What are the Recovery Steps?

Since this caused a major outage, the affected systems are taking time to recover and get back to normal. In some cases, the bit locker codes have to be looked up one by one and the DSRN password that needs to be reset on Domain controllers to log in locally and fix the issues, is taking time.

While CrowdStrike has issued an update to fix its software that led to millions of Blue Screen of Death errors, not all machines can automatically receive that fix. Some IT admins have reported that rebooting PCs multiple times will get the necessary update, but for others, the only route is to manually boot into Safe Mode and delete the problematic CrowdStrike update file.

Microsoft released a new recovery tool that simplifies this process. The tool boots into its Windows PE environment via USB, accesses the disk of the affected machine, and automatically deletes the problematic CrowdStrike file to allow the machine to boot properly. 
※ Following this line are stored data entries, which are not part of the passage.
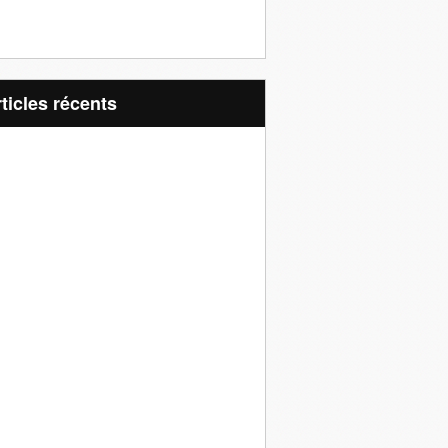
articles récents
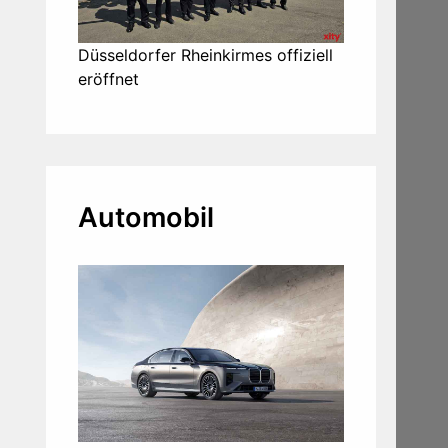
Düsseldorfer Rheinkirmes offiziell
eröffnet
Automobil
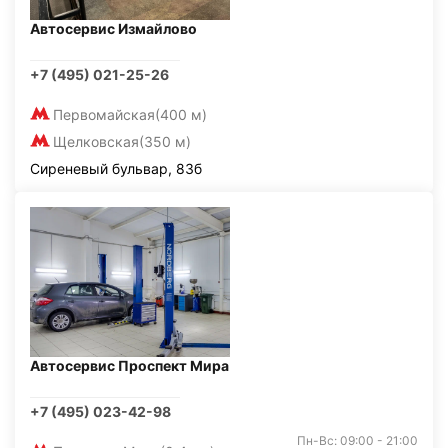
Автосервис Измайлово
+7 (495) 021-25-26
Первомайская
(400 м)
Щелковская
(350 м)
Сиреневый бульвар, 83б
Автосервис Проспект Мира
+7 (495) 023-42-98
Пн-Вс: 09:00 - 21:00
This is similar to a power blackout, where multiple choke points exist and other issues prevent everything from coming back to normal. It is taking time (in days) to get everything back to normal.

 

Why Apple and Linux Kept Running Smoothly

CrowdStrike software runs on not just Microsoft Windows but also Apple’s iOS and Linux OS. However, the outage only hit Microsoft Windows.

 

Why is that?

Apparently, a messed-up sensor configuration update caused the disruption. Windows provides direct BIOS or kernel access, something Apple brags about as their “walled garden.” The Channel 291 update didn’t roll out to iOS or Linux systems because it specifically deals with named pipe execution, a feature unique to Microsoft Windows. Plus, the way the Falcon sensor integrates with Windows OS is different from iOS and Linux OS, which have unique integration points designed to lower risks.

 

A New Hacking Trick Emerges Amid CrowdStrike Glitch

Reports are coming in about a file pretending to be a ‘CrowdStrike fix’ that’s making its way around the internet. It’s loaded with malware that gives hackers full remote access to a target’s computer, allowing them to steal personal information and data. There’s not much info yet, but it’s seen as a serious threat.

To tackle the outage, CrowdStrike said they’re actively working on the issue, which only hit Windows users. “This isn’t a security incident or cyberattack. The issue has been identified, isolated, and a fix has been deployed. Our team is fully mobilized to ensure the stability and security of CrowdStrike customers,” said the company CEO.

It’ll be interesting to see how this plays out in the coming weeks and months. We might even see a House or Senate hearing on this soon.